Рассказы о пережитом (Жотев) - страница 39

Прости мне, но тогда я не поверил тебе. Что я только тогда не думал: «Слишком он еще юн, не может осознать, что его расстреляют! Но ведь этот юноша был в боевой группе, его возмездия страшились те, у кого нечиста совесть! Может, и он, как Вапцаров, шутливым заявлением пытается успокоить некую сидящую в зале даму, может, это всего-навсего истерический припадок? Нет, не может быть — взгляд чистый, ясный, в голосе нет болезненного надлома… А может, он в совершенстве владеет собой?.. Нет, как бы ни владел собой человек, всегда заметно, что он делает усилие — я непременно почувствовал бы это!..

Оставалось признать невозможное: юный ремсист шел на смерть, чувствуя себя счастливым! И я признал это, не пытаясь больше искать объяснений. И написал стихотворение. Опубликовал его после Девятого. В нем я рассказал об увиденном. «Неправдоподобно» — возразили мне коллеги и читатели. Я переправил стихотворение, чтобы не рассказывать людям небылицы. Да и как убедить их, если они не видели этого своими глазами. Ну а если бы видели — захотели бы они заглянуть тебе в душу, исследовать каждый ее уголок, согласиться с твоей очевидной правотой?

Но истина всегда остается истиной, и дело не в том, понимаем мы это или нет. Ты был верен ей до конца, до последних слов: «До свидания, товарищи!» Да, я совершенно отчетливо помню звучный, ясный голос — в нем не было и следа скорби, страдания — ударился в потолок, стены, прозвенел в коридорах притихшей тюрьмы, и ему отозвалось эхо, такое же ясное, звучное, без нотки скорби и страдания, и повторило: «До свидания, товарищи!»

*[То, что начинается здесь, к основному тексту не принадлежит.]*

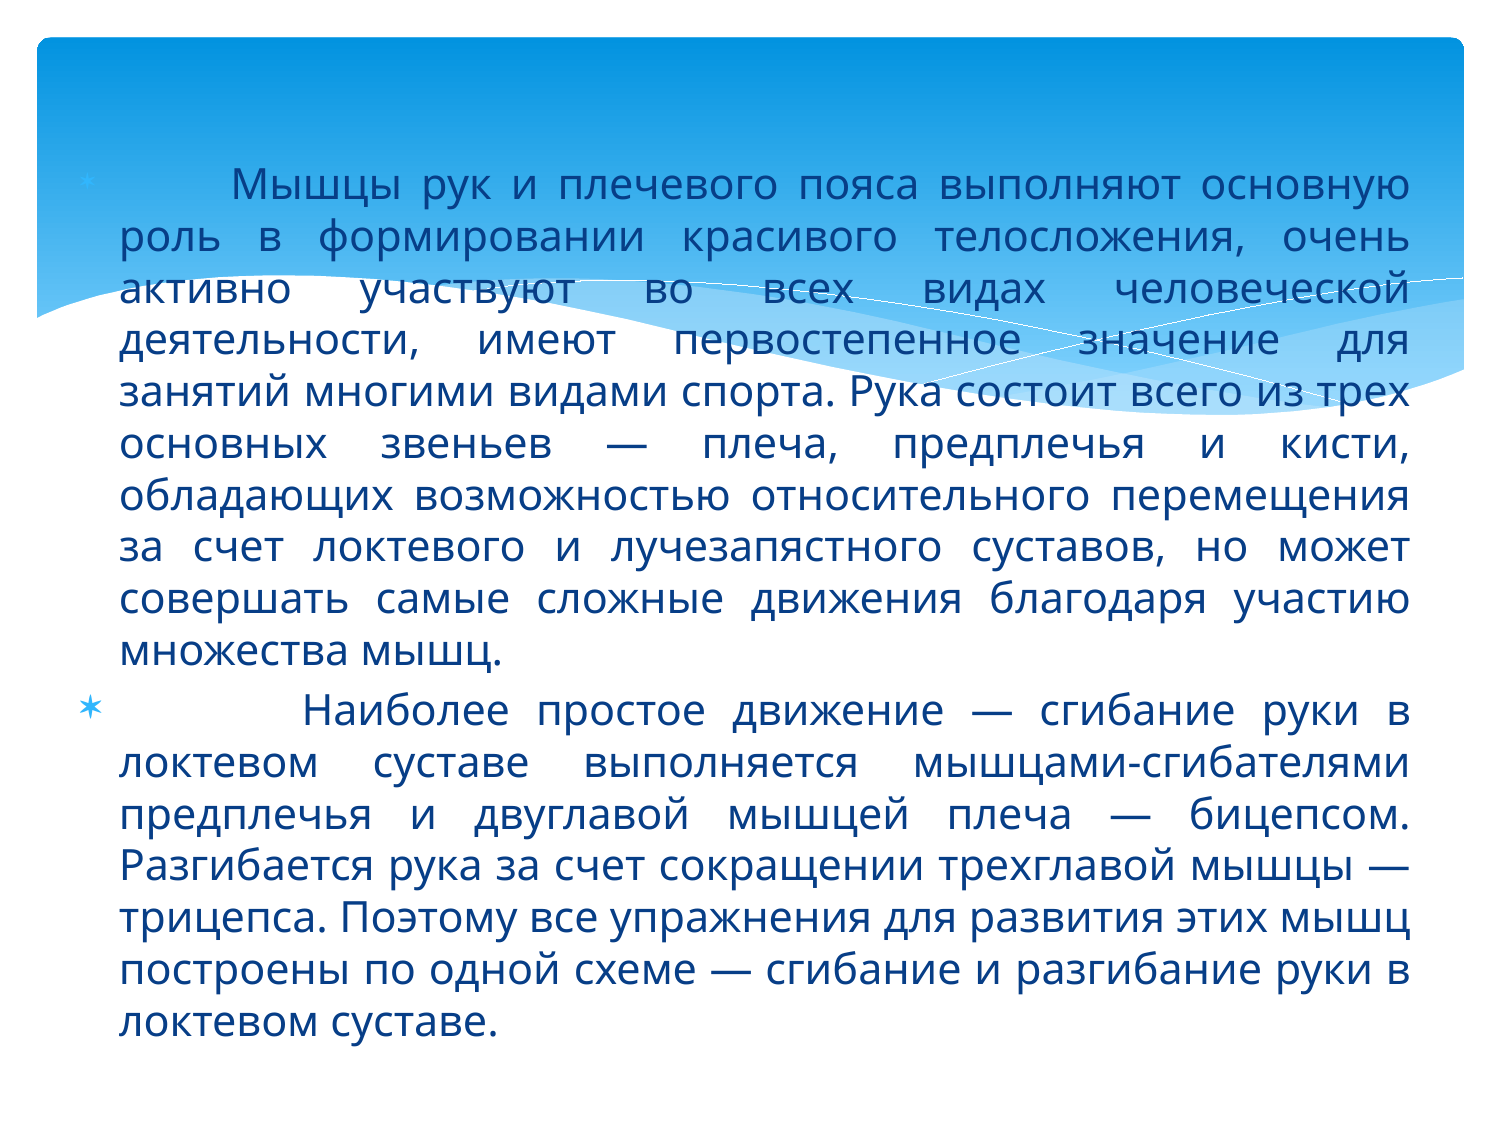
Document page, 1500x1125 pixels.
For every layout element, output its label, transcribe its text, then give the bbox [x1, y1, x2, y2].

list Мышцы рук и плечевого пояса выполняют основную роль в формировании красивого телосложения, очень активно участвуют во всех видах человеческой деятельности, имеют первостепенное значение для занятий многими видами спорта. Рука состоит всего из трех основных звеньев — плеча, предплечья и кисти, обладающих возможностью относительного перемещения за счет локтевого и лучезапястного суставов, но может совершать самые сложные движения благодаря участию множества мышц. Наиболее простое движение — сгибание руки в локтевом суставе выполняется мышцами-сгибателями предплечья и двуглавой мышцей плеча — бицепсом. Разгибается рука за счет сокращении трехглавой мышцы — трицепса. Поэтому все упражнения для развития этих мышц построены по одной схеме — сгибание и разгибание руки в локтевом суставе. [64, 149, 1427, 1059]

Приговоренные к смерти обычно говорили: «Прощайте!», «Прощайте, товарищи!», «Осуществите мои мечты!», «Бейте фашистов!»… Ты нашел в себе силы быть счастливым перед смертью, и потому тебе не подобало прощаться. Твоими последними словами было именно «До свидания!» Твои слова будут во веки веков ударяться в небо, в землю, в горизонт, их будут слышать поколения, и им будут понятны твой подвиг, твоя смелость, готовность отдать жизнь за счастье людей. Только вот счастье, которое ты испытал перед смертью, останется непостижимым для них, для нас, видевших все своими глазами, слышавших все своими ушами.

Когда пионеры, построившись перед твоим памятником, рапортовали, я долго всматривался в твое имя: «Петр Киряков», высеченное на памятнике, в твои черты, высеченные в камне. Мне хотелось хотя бы теперь понять непонятое в тебе, потому что ты оставил в моей душе загадку! Не удалось. Тогда я решил открыть, угадать тебя в голосах пионеров, в речи секретаря парторганизации, принимавшего рапорт, в молчании собравшихся у памятника.